Williams: I think the devil's advocate often has a good point, but there are a few factors that are really quite positive for smaller companies at the moment. We only have to look at European GDP growth which after years of being virtually zero is slowly edging in the right direction. Business confidence is picking up. Valuations are not unattractive.
I'm saying that carefully because I don't want to overstate the attractions of valuations, but we are also seeing positive revisions to earnings forecasts. Now, this is an unusual thing in Europe. It hasn't happened for a long time. We're seeing companies actually upgrading their forecasts for this year's profits and that I think is the most compelling sign for European smaller companies.
Wall: How much is that sort of good news has already been priced in there because the last five years have been really exciting place to be in small caps, particularly in the U.K. but also the wider Europe. So, can we expect to see this rally continue?
Williams: Well, I would say the last five years in European small caps have been very good and indeed, the last 10 years have been very good. In fact, even if you look at the last 30 since the fund I run has been around for 30 years, we've been seeing annual returns of about 14% over the whole of those 30 years. So, it's a great place to invest, but I think that's partly a peculiarity of smaller companies themselves. If you can find the right ones then there are loads of opportunities and very interesting opportunities to make money.
Right now, are smaller companies attractive? I think they still are. I think that the valuations relative to larger companies in Europe are attractive and actually more attractive than they were a year ago because we are seeing these positive earnings revisions and this more positive turn in Europe.
And secondly, there are simply opportunities for smaller companies to grow their profits in excess of the speed at which larger companies can. So, the profit margins in smaller companies are still a bit depressed. They are still reflecting weak European conditions and that means that they have further to rebound and that's a positive sign.
Wall: You said a very key phrase there. You said if you can find the right ones. This is not to say, of course, that all small caps only go one way. It's one of those places where active management can really pay off, isn't it?
Williams: I think. I think when you look at the active managers in the space most of them have outperformed the index. In other words, unlike many other areas of the stock market investment you can see that the index is a tough competitor. Here my tough competitors are the other active managers. And yes, we all spend our time looking for the right bottom-up opportunities, partly because that's where you make money but also possibly just as importantly, if you get the wrong ones, you're going to lose a lot of money. So, it's certainly a dangerous place to be invested. And if you are not properly prepared, it could be a minefield.

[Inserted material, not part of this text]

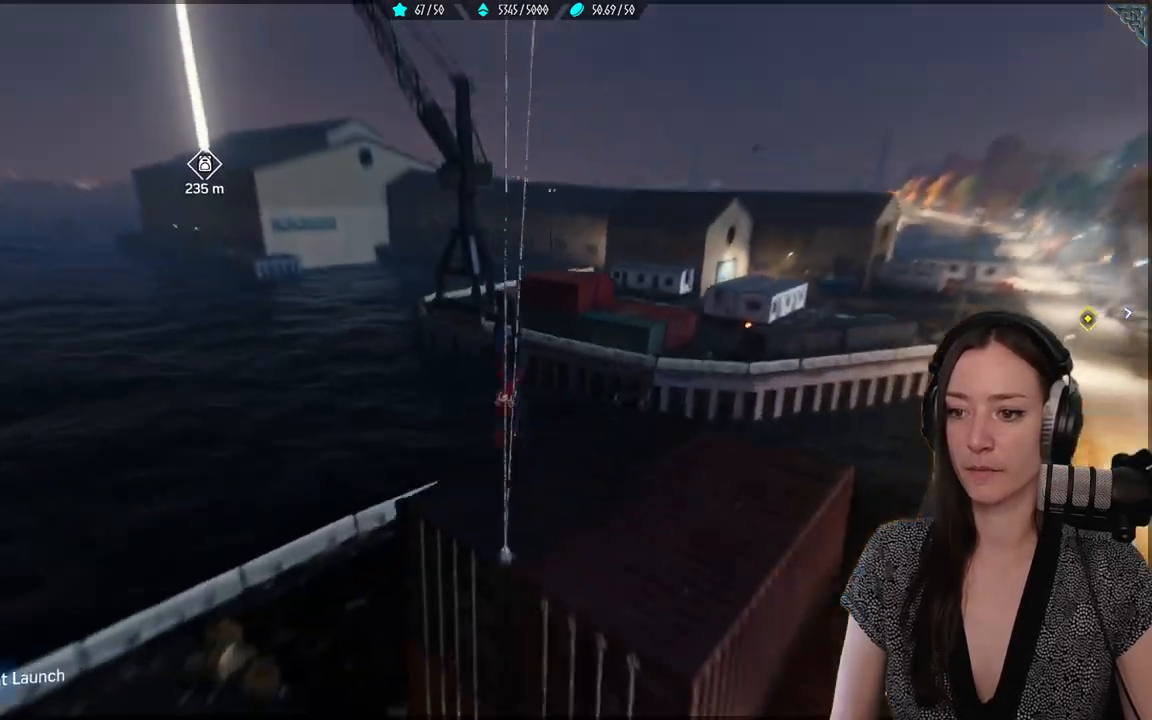
{"dt_ms": 500, "buttons": [], "left_stick": "up", "right_stick": "center", "events": [[100, "A", "up"], [367, "R2", "up"]]}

Wall: You mentioned there that you're a bottom-up stock picker. That's not to say that you completely ignore what goes on in the macro, in the economy and of course, Europe is in recovery. Smaller caps do tend to be more domestically focused. So, are you looking for stocks that are going to benefit from this sort of Euro recovery story?
Williams: Only in a very general sort of way. As I said earlier and as you pointed out, what really matters are the companies themselves. If we find a company that has absolutely no relationship to the European economic recovery story but we like it and we think it's going to do well and its strategy is satisfactory and the company meetings are good, then we'll buy it.
So, we will take indicators from top-down macroeconomic themes or currency changes or for example, the development of the Internet in payment solutions. All those are potentially useful indicators, but how they get translated into the individual company is what really matters and that's why I always resist looking at themes because what I don't want to do is to be put into other people's buckets or chasing other people's ideas. What I want is for our portfolio to represent ideas that we think makes sense from a bottom-up perspective.
Wall: Nick, thank you very much.
Williams: Thank you.
Wall: This is Emma Wall for Morningstar. Thank you for watching.